Je le revendique. Notre rugby est moins basé sur le rapport physique. Il est moins dans la stratégie. Le jeu est moins figé, moins stéréotypé. Il ressemble à notre rugby d’il y a trente ans. Ce qu’il faudrait, c’est un peu plus de stratégie couplée avec le French Flair, ce désir de mener des contre-attaques du bout du terrain. Le genre d’actions qui nous faisaient rêver gamines ou gamins.

Un exemple, lors du match pour la troisième place face à l’Irlande en 2014, les filles ont décidé de jouer la dernière pénalité au lieu de taper en touche : au risque de se faire contrer et de prendre un essai. Cette liberté est liée je pense à l’absence de pression financière. Une liberté qui n’existe peut-être plus chez les hommes. Lorsque les joueuses auront un patron, qu’elles seront professionnelles, peut-être que les choses changeront.

Le sport collectif féminin est souvent tiraillé entre le désir de professionnalisation et l’envie de conserver son état d’esprit et ses valeurs. Qu’en est-il du rugby ?

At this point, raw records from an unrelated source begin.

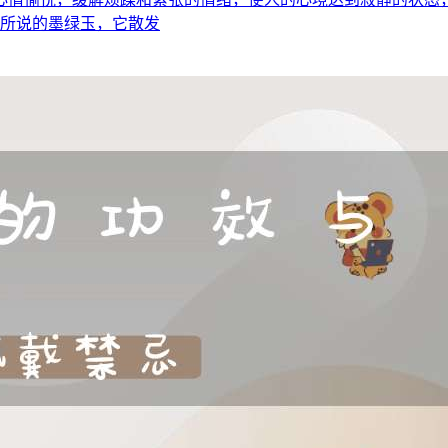
是所说的墨绿玉，它散发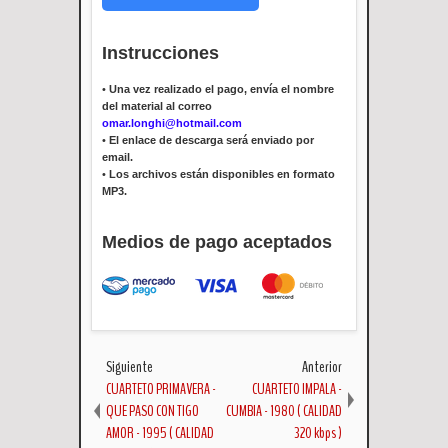
Instrucciones
•
Una vez realizado el pago, envía el nombre
del material al correo
omar.longhi@hotmail.com
•
El enlace de descarga será enviado por
email.
•
Los archivos están disponibles en formato
MP3.
Medios de pago aceptados
Siguiente
Anterior
CUARTETO PRIMAVERA -
CUARTETO IMPALA -
QUE PASO CON TIGO
CUMBIA - 1980 ( CALIDAD
AMOR - 1995 ( CALIDAD
320 kbps )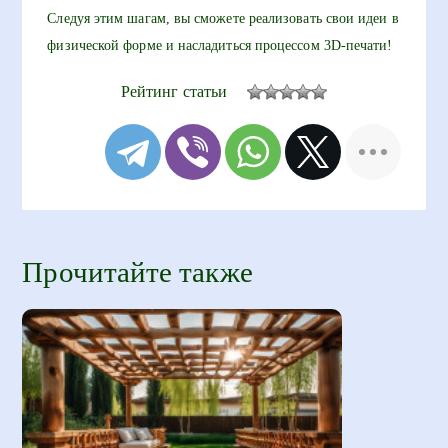
Следуя этим шагам, вы сможете реализовать свои идеи в
физической форме и насладиться процессом 3D-печати!
Рейтинг статьи
Прочитайте также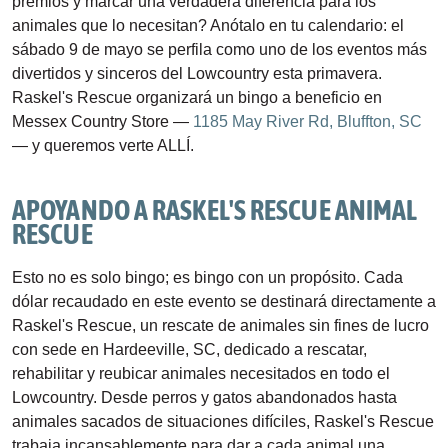
premios y marcar una verdadera diferencia para los 
animales que lo necesitan? Anótalo en tu calendario: el 
sábado 9 de mayo se perfila como uno de los eventos más 
divertidos y sinceros del Lowcountry esta primavera. 
Raskel's Rescue organizará un bingo a beneficio en 
Messex Country Store — 
1185 May River Rd, Bluffton, SC
— y queremos verte ALLÍ.
APOYANDO A RASKEL'S RESCUE ANIMAL 
RESCUE
Esto no es solo bingo; es bingo con un propósito. Cada 
dólar recaudado en este evento se destinará directamente a 
Raskel's Rescue, un rescate de animales sin fines de lucro 
con sede en Hardeeville, SC, dedicado a rescatar, 
rehabilitar y reubicar animales necesitados en todo el 
Lowcountry. Desde perros y gatos abandonados hasta 
animales sacados de situaciones difíciles, Raskel's Rescue 
trabaja incansablemente para dar a cada animal una 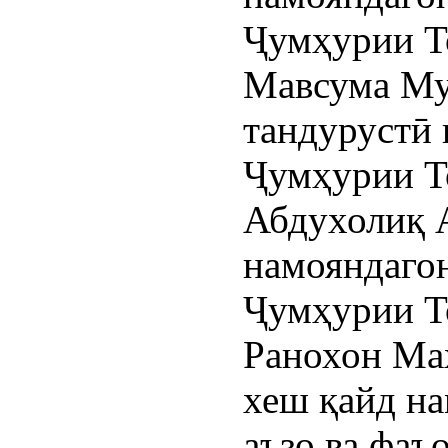
Ҷумҳурии Т
Мавсума Му
тандурустӣ 
Ҷумҳурии Т
Абдухолиқ А
намояндаго
Ҷумҳурии Т
Ранохон Маҳ
хеш қайд на
аъзо ва фаъ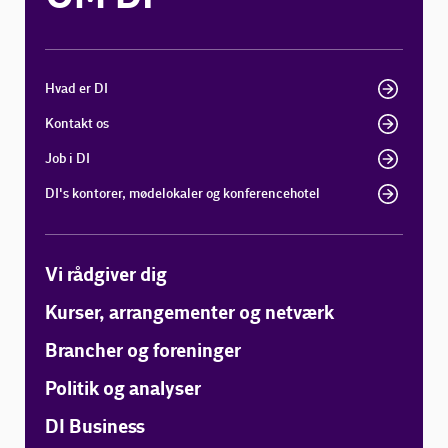
Hvad er DI
Kontakt os
Job i DI
DI's kontorer, mødelokaler og konferencehotel
Vi rådgiver dig
Kurser, arrangementer og netværk
Brancher og foreninger
Politik og analyser
DI Business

Si vous me demandez si un tel développement est bénéfique pour les joueuses, je ne sais pas répondre. Moi, je suis contente d’avoir connu les premiers temps, là où c’était un peu n’importe quoi dans les clubs et dans la Fédération. J’aimais bien cette époque. Avec la professionnalisation, il est certain qu’aujourd’hui ma retraite serait plus confortable, mais je pense que j’aurais pris moins de plaisir. Mon souhait est en tout cas que les intérêts financiers ne prennent pas le dessus sur l’état d’esprit du rugby féminin. Un état d’esprit que l’on retrouvait d’ailleurs il y a trente ans dans le rugby masculin.